Hmm something about this title containing the word 'research' disturbs me. I associate that word with rigorous scientific methods that leads to fact based knowledge or maybe some new hypothesis, not some LLM hallucinating sources, references, quotes and all the other garbage they spit out when challenged over a point of fact. Horrifying to think peeps might turn towards these tools for factual information.

madeofpalk · 2024-04-11T18:40:59 1712860859

This anthropomorphism really bothers me. These tools are useful for what they’re good for, but I really dislike the agency people keep trying to give to them.

_akhe · 2024-04-11T21:19:16 1712870356

It should also bother marketers in the AI industry because it confuses people on what the incredible value is.

So many people think LLM means chatbot, even here on HN. So many people think agent means mentally humanoid.

But we have others, like Stable Diffusion's Web UI and Leonardo.AI - these are just tools with interfaces and the text entry for prompting is not presented as though it's a conversation between 2 people.

Someone shared an AI songmaker here recently... And there's a number of promising RAG tools for improving workflows for: Doctors, mechanics, researchers, lawyers.

I agree with you and expect the "AI character" use case to narrow significantly.

Terr_ · 2024-04-11T18:47:33 1712861253

I think there's always been fine line between anthropomorphism as a metaphorical way to indicate complexity versus a pitfall where people (especially outside of a field) start acting like it's a literal statement.

Ex: "the gyroscope is trying to stay upright", or "the computer complains because the update is broken" or "evolution will give the birds longer beaks".

That said, I agree that the problem is dramatically more-severe when it comes to "AI".

devmor · 2024-04-11T18:40:31 1712860831

Yes, I came to the comments to say the same thing.
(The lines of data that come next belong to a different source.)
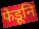
फेडूनि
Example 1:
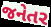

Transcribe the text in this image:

જનેતર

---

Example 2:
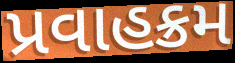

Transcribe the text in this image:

પ્રવાહક્રમ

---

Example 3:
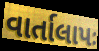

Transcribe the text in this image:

વાર્તાલાપઃ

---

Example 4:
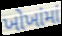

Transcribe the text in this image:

ખોખાંમાં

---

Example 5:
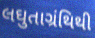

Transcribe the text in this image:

લઘુતાગ્રંથિથી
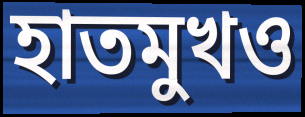
হাতমুখও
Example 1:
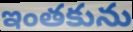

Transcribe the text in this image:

ఇంతకును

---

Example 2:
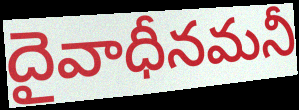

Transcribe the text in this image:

దైవాధీనమనీ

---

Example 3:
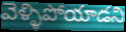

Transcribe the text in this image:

వెళ్ళిపోయాడని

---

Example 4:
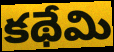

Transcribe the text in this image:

కథేమి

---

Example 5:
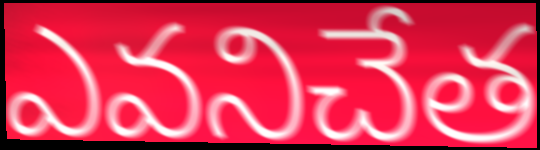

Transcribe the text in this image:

ఎవనిచేత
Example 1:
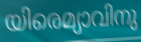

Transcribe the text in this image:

യിരെമ്യാവിനു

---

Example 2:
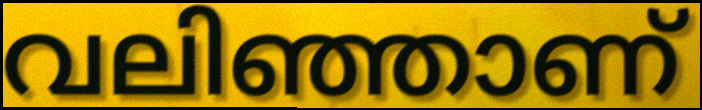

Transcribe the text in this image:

വലിഞ്ഞാണ്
The LLM is not doing research - it is aggregating data associated with terms and reorganizing text based on what previous responses to a similar prompt would look like.
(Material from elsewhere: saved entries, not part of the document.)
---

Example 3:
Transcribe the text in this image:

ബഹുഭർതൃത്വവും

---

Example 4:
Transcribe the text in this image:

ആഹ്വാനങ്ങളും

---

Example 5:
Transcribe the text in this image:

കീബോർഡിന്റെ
At the most generous level of scrutiny, the only part that could be related to research would be the aggregation of sources - but that is only a precursor to research and likely is too generalized to be as accurate as a specialist preparing data for actual research.

mistermann · 2024-04-11T19:11:41 1712862701

> Hmm something about this title containing the word 'research' disturbs me. I associate that word with rigorous scientific methods...

The presence of the word "scientific" in this statement disturbs me.

echo8899 · 2024-04-12T05:35:08 1712900108

Is there any better word in your mind instead of "research"?